Exercise requirements: What you write must match the records exactly, except for the images, which are left out.

[Dataset entries]
####################

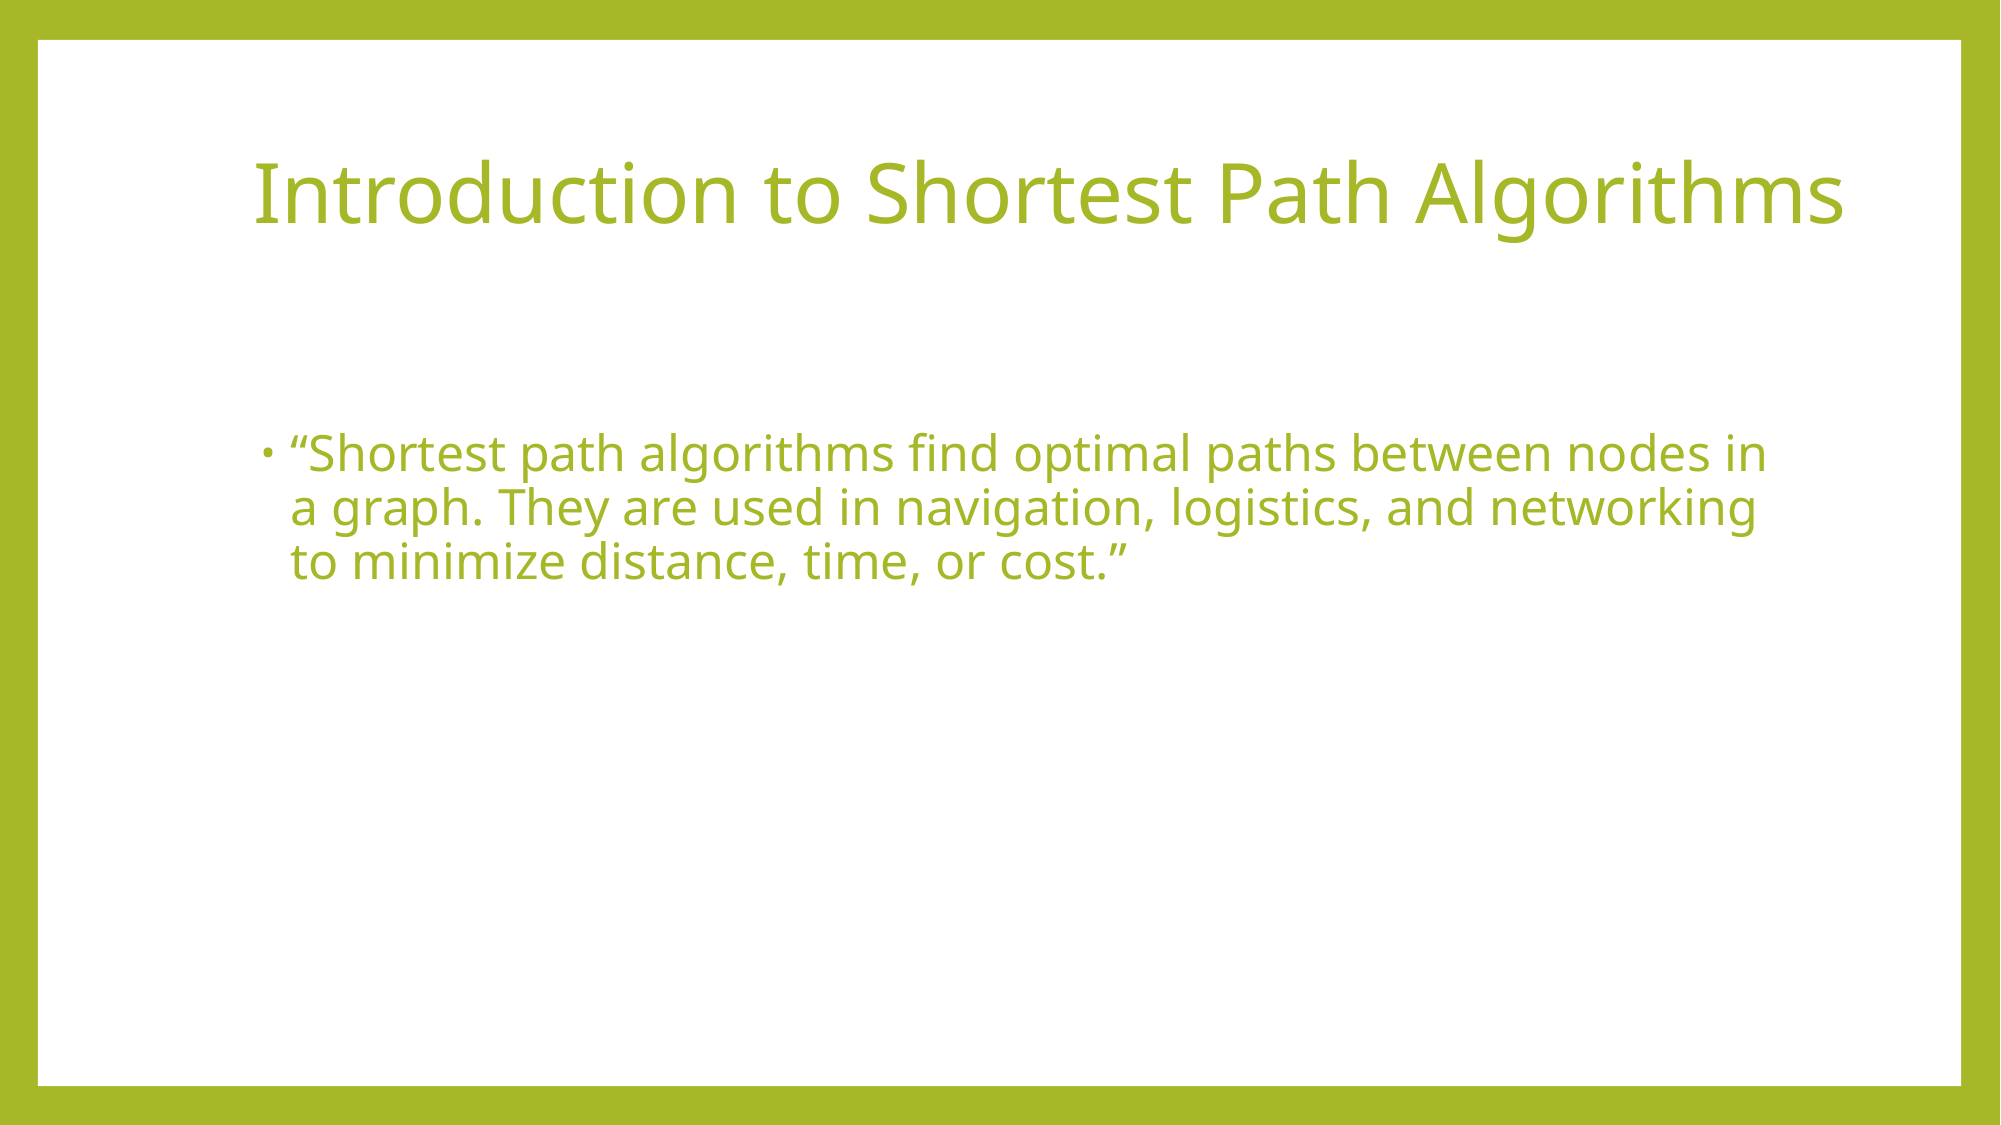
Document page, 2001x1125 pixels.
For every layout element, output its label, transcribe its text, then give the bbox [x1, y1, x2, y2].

list “Shortest path algorithms find optimal paths between nodes in a graph. They are used in navigation, logistics, and networking to minimize distance, time, or cost.” [238, 420, 1814, 987]
title Introduction to Shortest Path Algorithms [238, 110, 1923, 283]
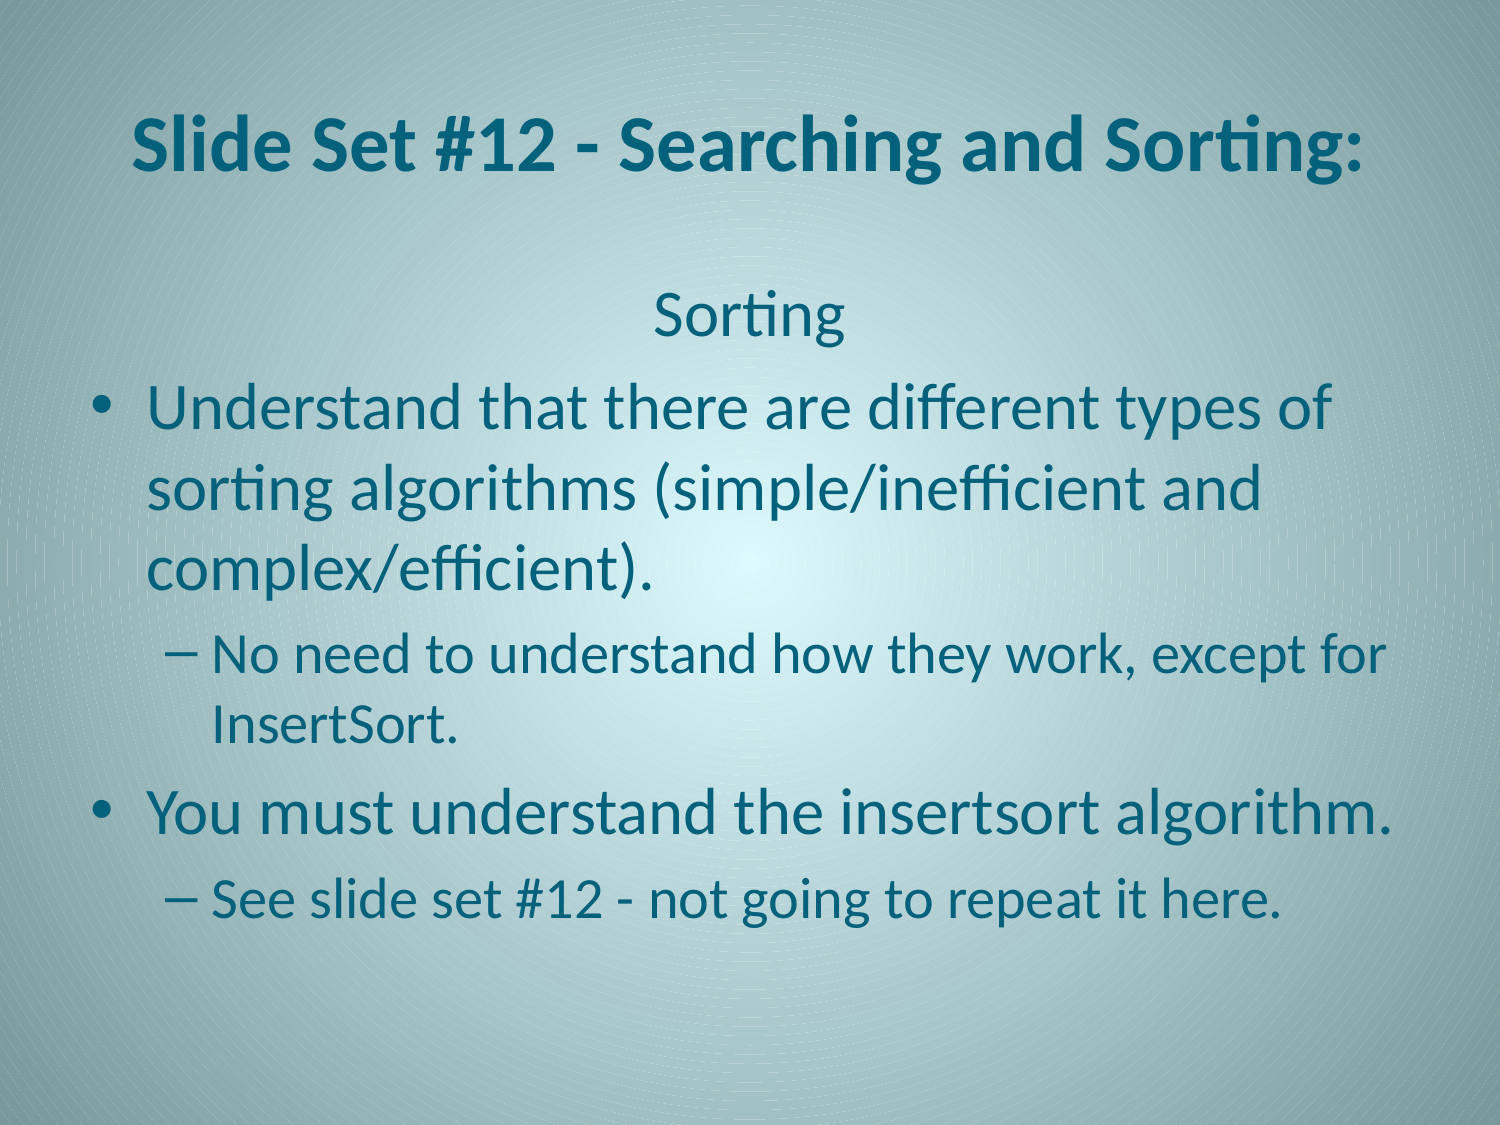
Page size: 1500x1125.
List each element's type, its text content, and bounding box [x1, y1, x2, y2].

title Slide Set #12 - Searching and Sorting: [75, 45, 1425, 233]
list Sorting Understand that there are different types of sorting algorithms (simple/inefficient and complex/efficient). No need to understand how they work, except for InsertSort. You must understand the insertsort algorithm. See slide set #12 - not going to repeat it here. [75, 262, 1425, 1005]
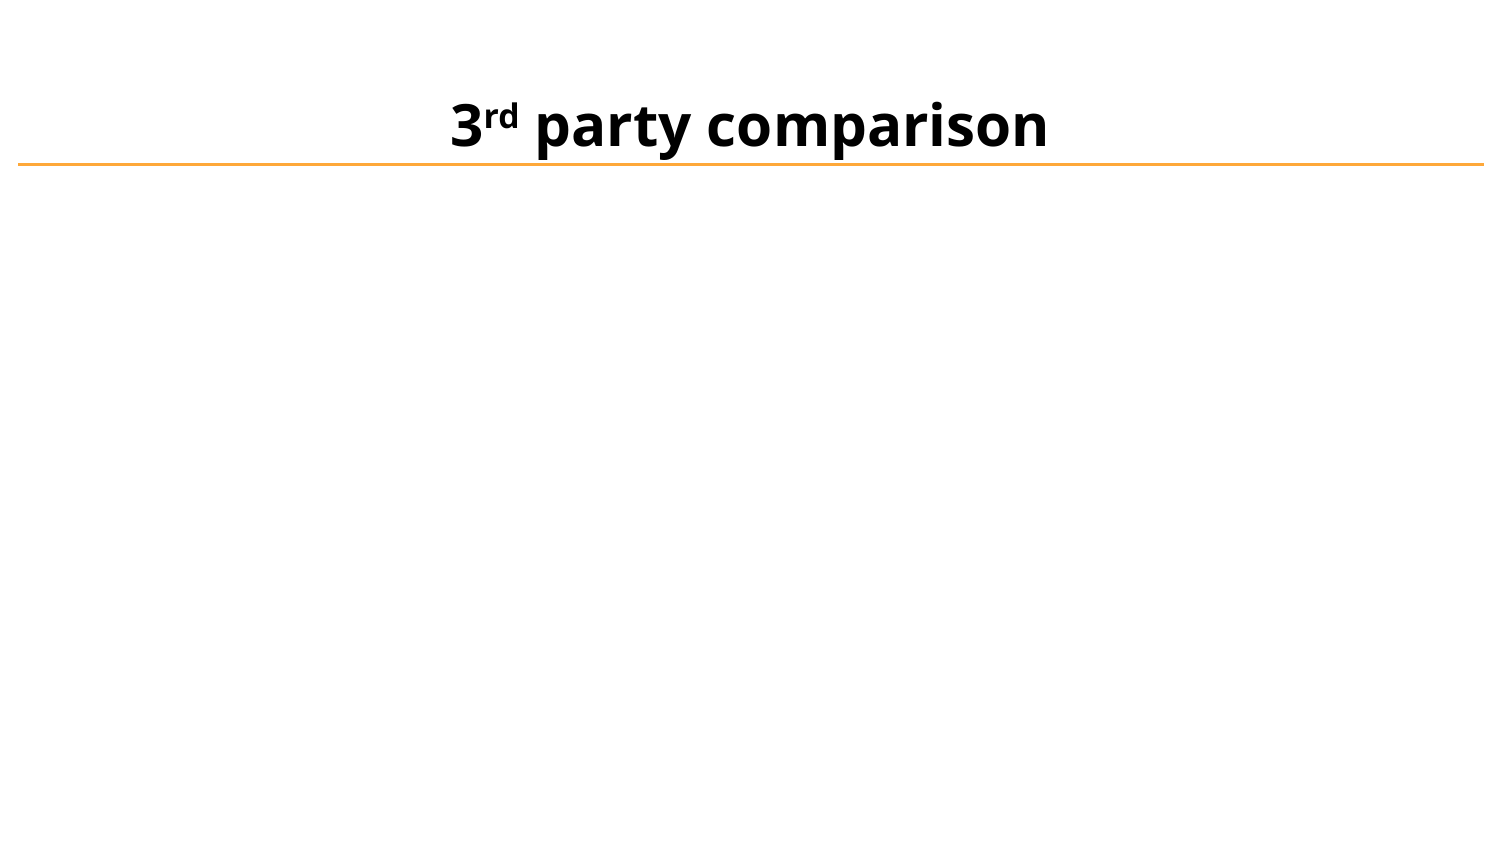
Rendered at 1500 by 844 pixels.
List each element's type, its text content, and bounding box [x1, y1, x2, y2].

title 3rd party comparison [51, 72, 1449, 163]
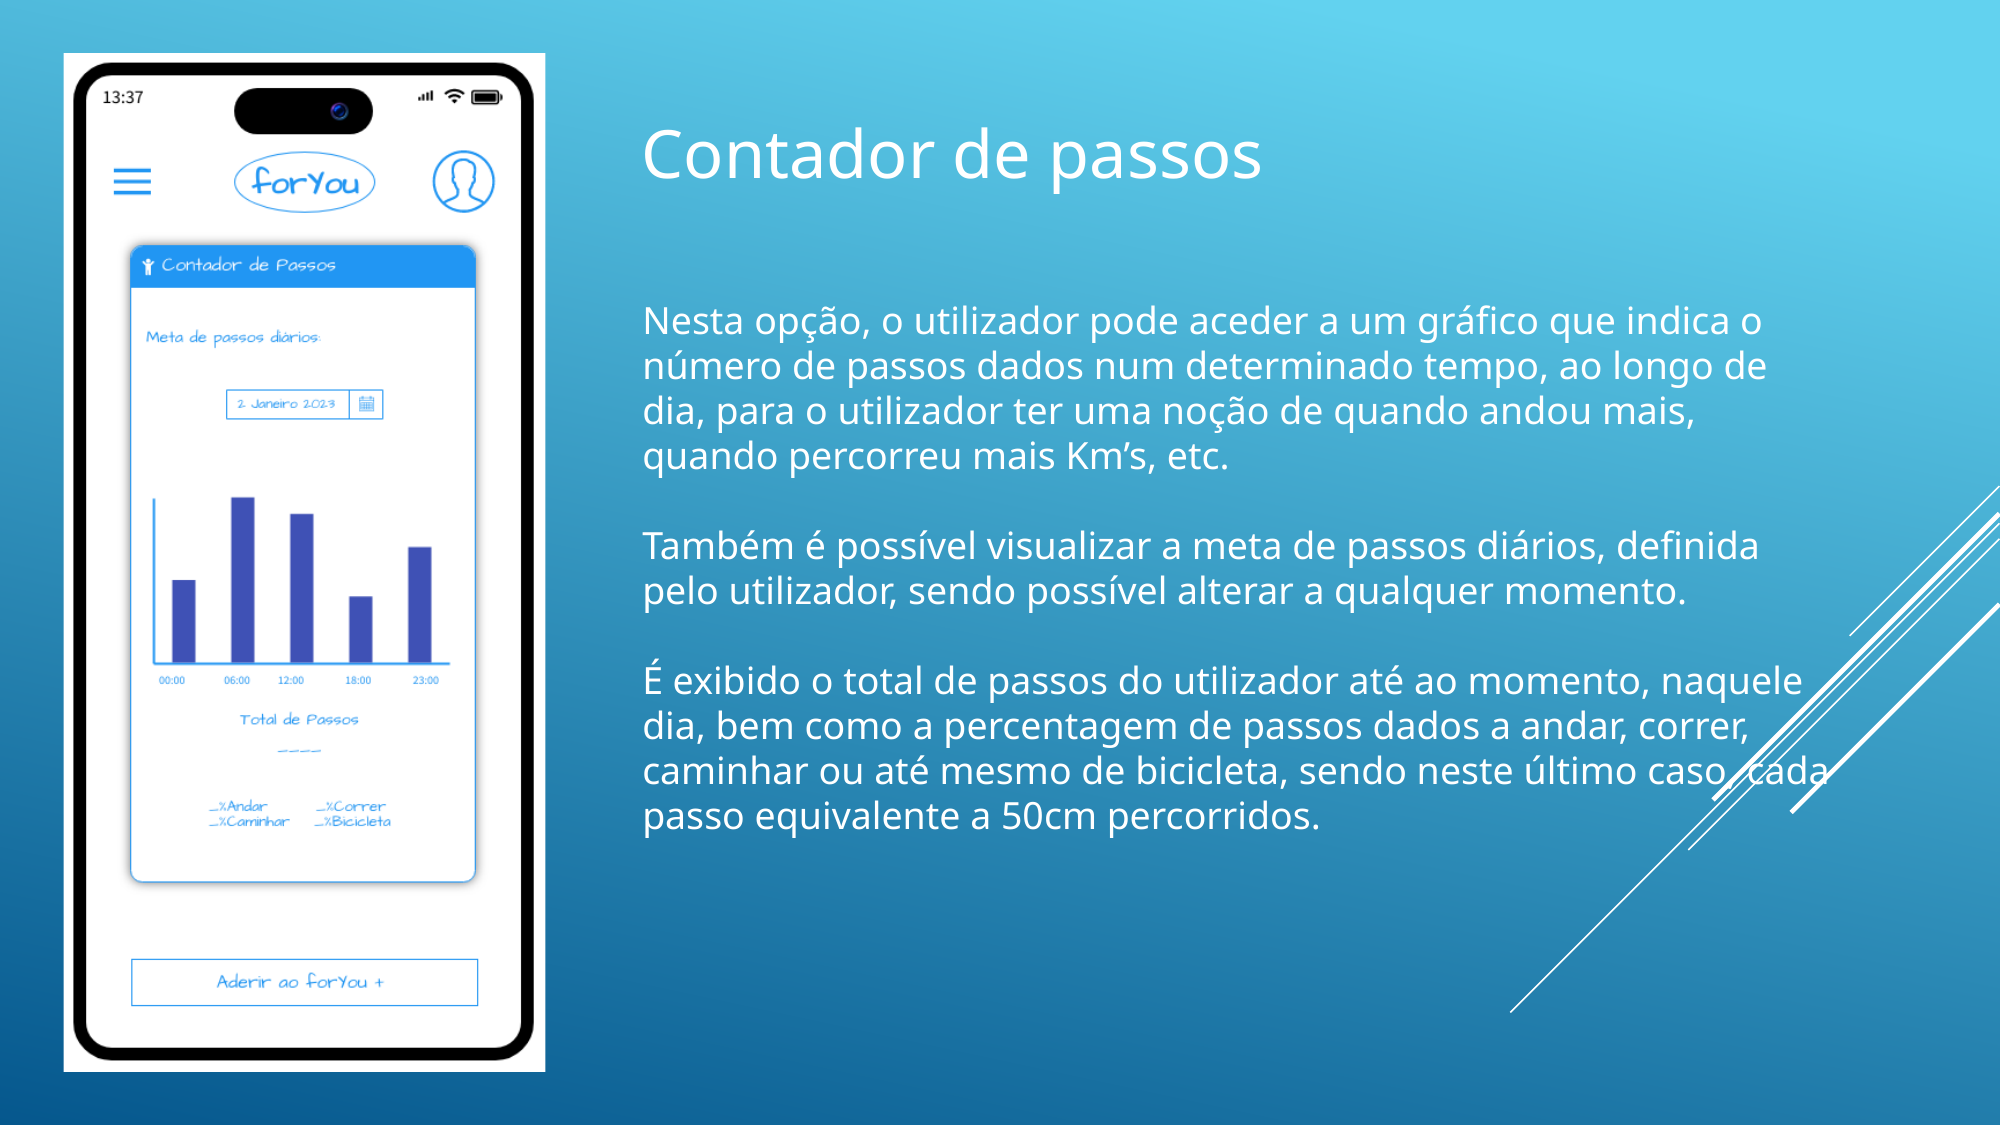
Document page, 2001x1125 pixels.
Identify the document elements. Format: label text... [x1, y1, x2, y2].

text_box Nesta opção, o utilizador pode aceder a um gráfico que indica o número de passos dados num determinado tempo, ao longo de dia, para o utilizador ter uma noção de quando andou mais, quando percorreu mais Km’s, etc. Também é possível visualizar a meta de passos diários, definida pelo utilizador, sendo possível alterar a qualquer momento. É exibido o total de passos do utilizador até ao momento, naquele dia, bem como a percentagem de passos dados a andar, correr, caminhar ou até mesmo de bicicleta, sendo neste último caso, cada passo equivalente a 50cm percorridos. [627, 289, 1855, 845]
text_box Contador de passos [626, 104, 1858, 200]
picture [63, 53, 546, 1072]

####################

Answer to the problem:
Document page, 2001x1125 pixels.
For every layout element, output its label, transcribe its text, then give the bbox [x1, y1, x2, y2].

list “Shortest path algorithms find optimal paths between nodes in a graph. They are used in navigation, logistics, and networking to minimize distance, time, or cost.” [238, 420, 1814, 987]
title Introduction to Shortest Path Algorithms [238, 110, 1923, 283]
Page size: 1500x1125.
List each element's type, its text content, and bounding box [x1, y1, x2, y2].

title Slide Set #12 - Searching and Sorting: [75, 45, 1425, 233]
list Sorting Understand that there are different types of sorting algorithms (simple/inefficient and complex/efficient). No need to understand how they work, except for InsertSort. You must understand the insertsort algorithm. See slide set #12 - not going to repeat it here. [75, 262, 1425, 1005]
Rendered at 1500 by 844 pixels.
List each element's type, its text content, and bounding box [x1, y1, x2, y2].

title 3rd party comparison [51, 72, 1449, 163]
Document page, 2001x1125 pixels.
Identify the document elements. Format: label text... [x1, y1, x2, y2].

text_box Nesta opção, o utilizador pode aceder a um gráfico que indica o número de passos dados num determinado tempo, ao longo de dia, para o utilizador ter uma noção de quando andou mais, quando percorreu mais Km’s, etc. Também é possível visualizar a meta de passos diários, definida pelo utilizador, sendo possível alterar a qualquer momento. É exibido o total de passos do utilizador até ao momento, naquele dia, bem como a percentagem de passos dados a andar, correr, caminhar ou até mesmo de bicicleta, sendo neste último caso, cada passo equivalente a 50cm percorridos. [627, 289, 1855, 845]
text_box Contador de passos [626, 104, 1858, 200]
picture [63, 53, 546, 1072]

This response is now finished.